Texto fornecido:
Excessos

As comemorações das vitórias da Seleção Brasileira de Futebol podem ter um fim trágico pelos excessos. Resido próximo a um bar, na rua Pref. Hugo Cabral, palco de concentração de torcedores jovens, com contagiante alegria. Porém, alguns cometem excessos nessas comemorações, interceptando carros no semáforo, outros aceleram carros e motos, o que pode provocar atropelamentos e acidentes. No último jogo, a Rone e outros policiais vieram para coibir essas atitudes, mas com armamento pesado, o que considero desnecessário, pois apenas a presença de uma viatura já intimidaria esses irresponsáveis.
Melhor ainda seria, já conhecendo os locais de maior concentração de torcedores, que a polícia fizesse um trabalho preventivo, evitando o trânsito de carros nessas ruas, na hora das comemorações.
LUCINEI MAZZER DE OLIVEIRA RAMOS, Londrina

Oriente Médio

Notícias do dia 22/06 na Folha de Londrina: ‘‘O Exército de Israel matou ontem quatro palestinos-entre eles três crianças durante uma ação na cidade de Jenin...’’; ‘‘As forças de Israel também mataram a tiros um garoto palestino de oito anos em uma operação na faixa de Gaza...’’; ‘‘As tropas israelenses entraram... ...na cidade de Gaza e dispararam com seus tanques contra pessoas nas ruas e contra casas...’’ ‘‘Em um posto de fronteira onde trabalhadores palestinos reunem-se para serem revistados, dois trabalhadores foram mortos’’.

Trechos dos registros:
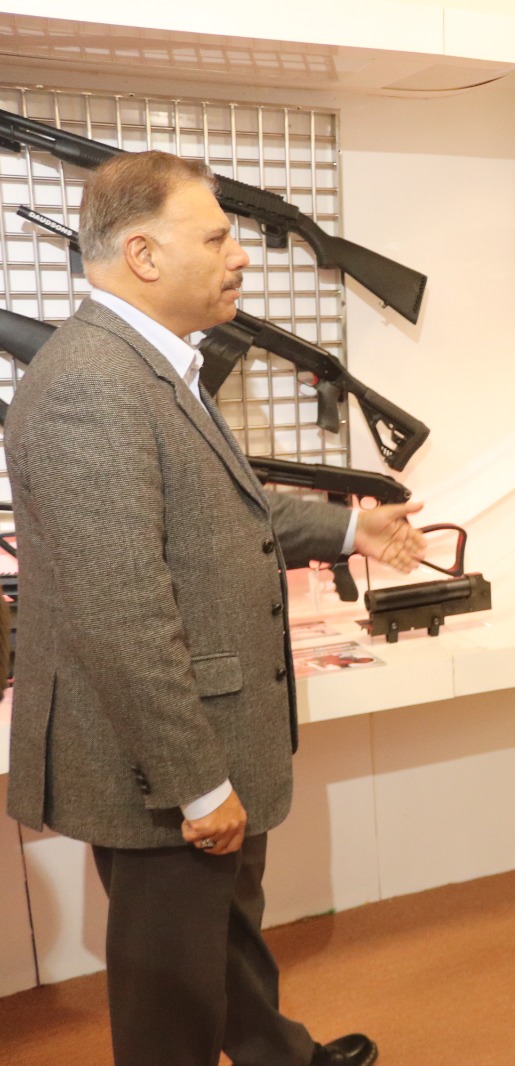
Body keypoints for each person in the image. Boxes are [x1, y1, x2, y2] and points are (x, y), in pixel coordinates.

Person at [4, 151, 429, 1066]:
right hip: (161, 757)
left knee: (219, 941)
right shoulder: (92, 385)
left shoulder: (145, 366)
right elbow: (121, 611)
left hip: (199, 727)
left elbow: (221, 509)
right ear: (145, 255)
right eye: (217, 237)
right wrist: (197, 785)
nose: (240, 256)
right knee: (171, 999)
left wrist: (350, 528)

Requisitos da tarefa:
Retome o texto das cartas de leitores sobre excessos nas comemorações e o Oriente Médio, continuando-o a partir da última frase apresentada. Os registros são um material à parte, independente do texto.

Exercício resolvido:
Estes fatos sequer foram noticiados pela TV. Ocorre que as mortes do lado palestino são tantas e em número tão maior que já estão até banalizadas e não têm a mesma repercussão na imprensa. De acordo com a carta do leitor do dia 21/06 parece que Israel é inofensivo. O que Israel faz de fato é esconder seu terrorismo covarde usando a defesa como argumento.
SAMIR ALI ZEBIAN; Presidente da Sociedade Beneficente Islâmica de Londrina e Norte do Paraná

Exportação

Embora os populistas de plantão chiem muito contra a globalização justificando as nossas aguras a partir dela, a verdade é que a nossa participação no comércio não chega a um por cento. O nosso setor exportador é frágil, o que nos torna vulneráveis.
Como reduzir o risco Brasil? Como impedir que especulem com a nossa moeda? Realizando extenso esforço exportador, capaz de produzir reluzentes saldos em nossa conta corrente, gerando, ainda, caixa em moeda forte (reservas), sem esmorecer no esforço fiscal, pois não há como cogitar de estabilidade econômica, sem que se busque esse resultado.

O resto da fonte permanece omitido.